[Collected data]
• • • •
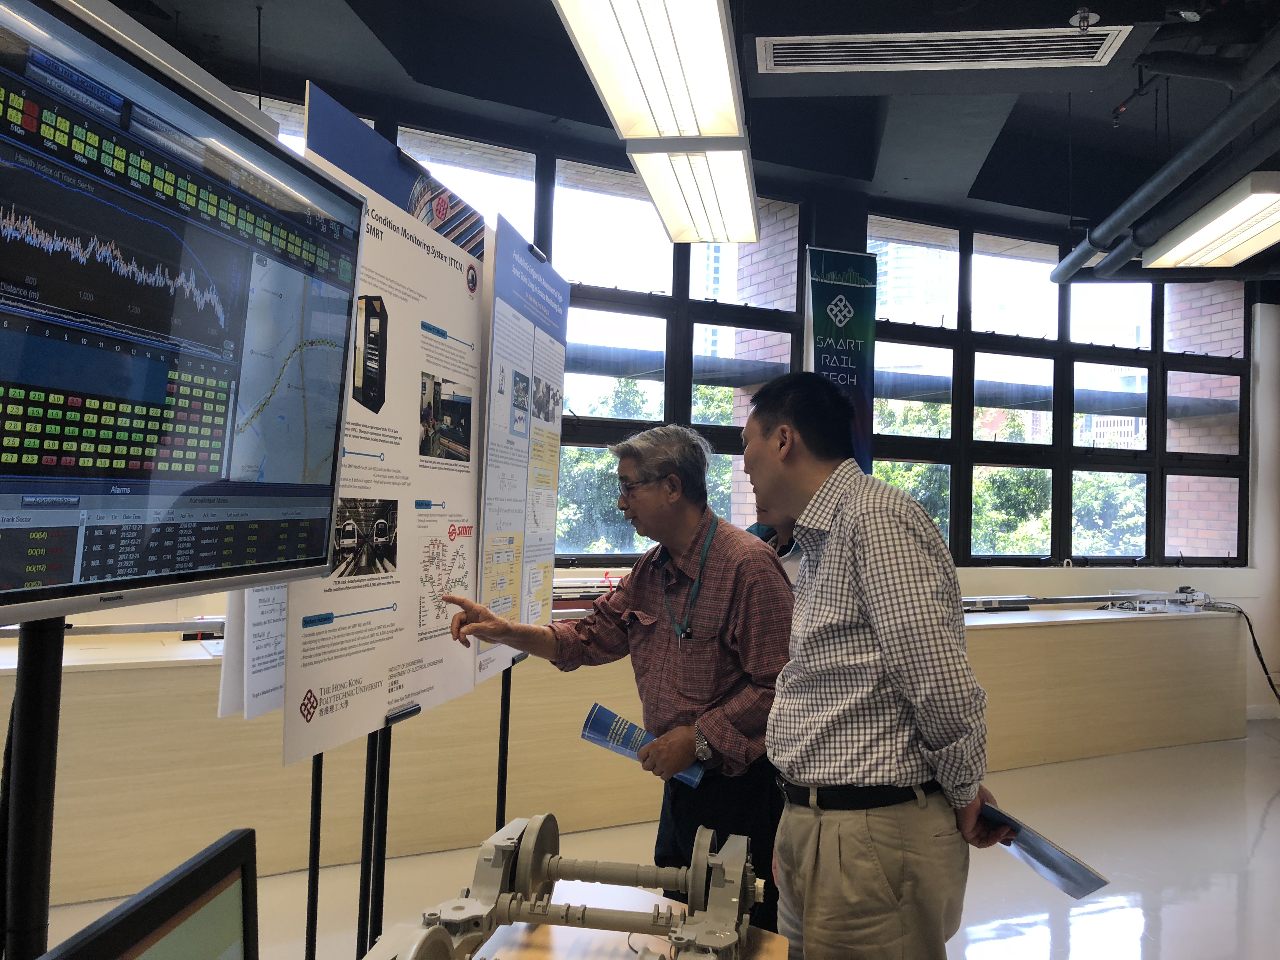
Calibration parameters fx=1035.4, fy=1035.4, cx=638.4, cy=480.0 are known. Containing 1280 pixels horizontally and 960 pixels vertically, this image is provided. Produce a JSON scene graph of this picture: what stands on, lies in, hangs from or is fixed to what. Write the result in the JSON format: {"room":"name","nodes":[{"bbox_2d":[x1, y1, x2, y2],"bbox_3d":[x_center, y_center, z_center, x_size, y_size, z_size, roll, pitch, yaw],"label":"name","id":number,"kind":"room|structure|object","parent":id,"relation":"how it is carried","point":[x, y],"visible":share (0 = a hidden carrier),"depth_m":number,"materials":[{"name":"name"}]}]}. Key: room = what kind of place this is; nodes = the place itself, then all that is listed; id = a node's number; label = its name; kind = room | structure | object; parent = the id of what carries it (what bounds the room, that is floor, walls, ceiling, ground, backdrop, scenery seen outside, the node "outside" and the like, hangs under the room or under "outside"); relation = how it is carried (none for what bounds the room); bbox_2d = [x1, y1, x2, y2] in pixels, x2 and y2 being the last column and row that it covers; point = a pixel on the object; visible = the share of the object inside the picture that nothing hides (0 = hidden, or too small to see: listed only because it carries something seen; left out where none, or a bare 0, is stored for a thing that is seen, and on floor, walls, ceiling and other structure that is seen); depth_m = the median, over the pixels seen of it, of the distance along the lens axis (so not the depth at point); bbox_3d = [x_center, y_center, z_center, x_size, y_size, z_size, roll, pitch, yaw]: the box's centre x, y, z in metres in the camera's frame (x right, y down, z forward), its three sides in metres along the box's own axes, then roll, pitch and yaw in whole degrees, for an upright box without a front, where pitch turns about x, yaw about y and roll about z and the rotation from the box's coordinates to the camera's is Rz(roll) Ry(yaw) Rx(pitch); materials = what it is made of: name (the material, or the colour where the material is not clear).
{"room":"museum","nodes":[
{"label":"museum","id":0,"kind":"room"},
{"bbox_2d":[37,829,260,959],"bbox_3d":[-0.410,0.515,0.789,0.196,0.345,0.449,1,-1,8],"label":"monitor","id":1,"kind":"object","parent":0,"point":[144,942],"visible":1,"depth_m":0.90,"materials":[{"name":"black plastic"}]},
{"bbox_2d":[216,584,288,719],"bbox_3d":[-0.767,0.292,2.190,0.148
• • • •
# Problem description:
Reproduce the records above exactly, excluding every picture.

# Written response:
Calibration parameters fx=1035.4, fy=1035.4, cx=638.4, cy=480.0 are known. Containing 1280 pixels horizontally and 960 pixels vertically, this image is provided. Produce a JSON scene graph of this picture: what stands on, lies in, hangs from or is fixed to what. Write the result in the JSON format: {"room":"name","nodes":[{"bbox_2d":[x1, y1, x2, y2],"bbox_3d":[x_center, y_center, z_center, x_size, y_size, z_size, roll, pitch, yaw],"label":"name","id":number,"kind":"room|structure|object","parent":id,"relation":"how it is carried","point":[x, y],"visible":share (0 = a hidden carrier),"depth_m":number,"materials":[{"name":"name"}]}]}. Key: room = what kind of place this is; nodes = the place itself, then all that is listed; id = a node's number; label = its name; kind = room | structure | object; parent = the id of what carries it (what bounds the room, that is floor, walls, ceiling, ground, backdrop, scenery seen outside, the node "outside" and the like, hangs under the room or under "outside"); relation = how it is carried (none for what bounds the room); bbox_2d = [x1, y1, x2, y2] in pixels, x2 and y2 being the last column and row that it covers; point = a pixel on the object; visible = the share of the object inside the picture that nothing hides (0 = hidden, or too small to see: listed only because it carries something seen; left out where none, or a bare 0, is stored for a thing that is seen, and on floor, walls, ceiling and other structure that is seen); depth_m = the median, over the pixels seen of it, of the distance along the lens axis (so not the depth at point); bbox_3d = [x_center, y_center, z_center, x_size, y_size, z_size, roll, pitch, yaw]: the box's centre x, y, z in metres in the camera's frame (x right, y down, z forward), its three sides in metres along the box's own axes, then roll, pitch and yaw in whole degrees, for an upright box without a front, where pitch turns about x, yaw about y and roll about z and the rotation from the box's coordinates to the camera's is Rz(roll) Ry(yaw) Rx(pitch); materials = what it is made of: name (the material, or the colour where the material is not clear).
{"room":"museum","nodes":[
{"label":"museum","id":0,"kind":"room"},
{"bbox_2d":[37,829,260,959],"bbox_3d":[-0.410,0.515,0.789,0.196,0.345,0.449,1,-1,8],"label":"monitor","id":1,"kind":"object","parent":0,"point":[144,942],"visible":1,"depth_m":0.90,"materials":[{"name":"black plastic"}]},
{"bbox_2d":[216,584,288,719],"bbox_3d":[-0.767,0.292,2.190,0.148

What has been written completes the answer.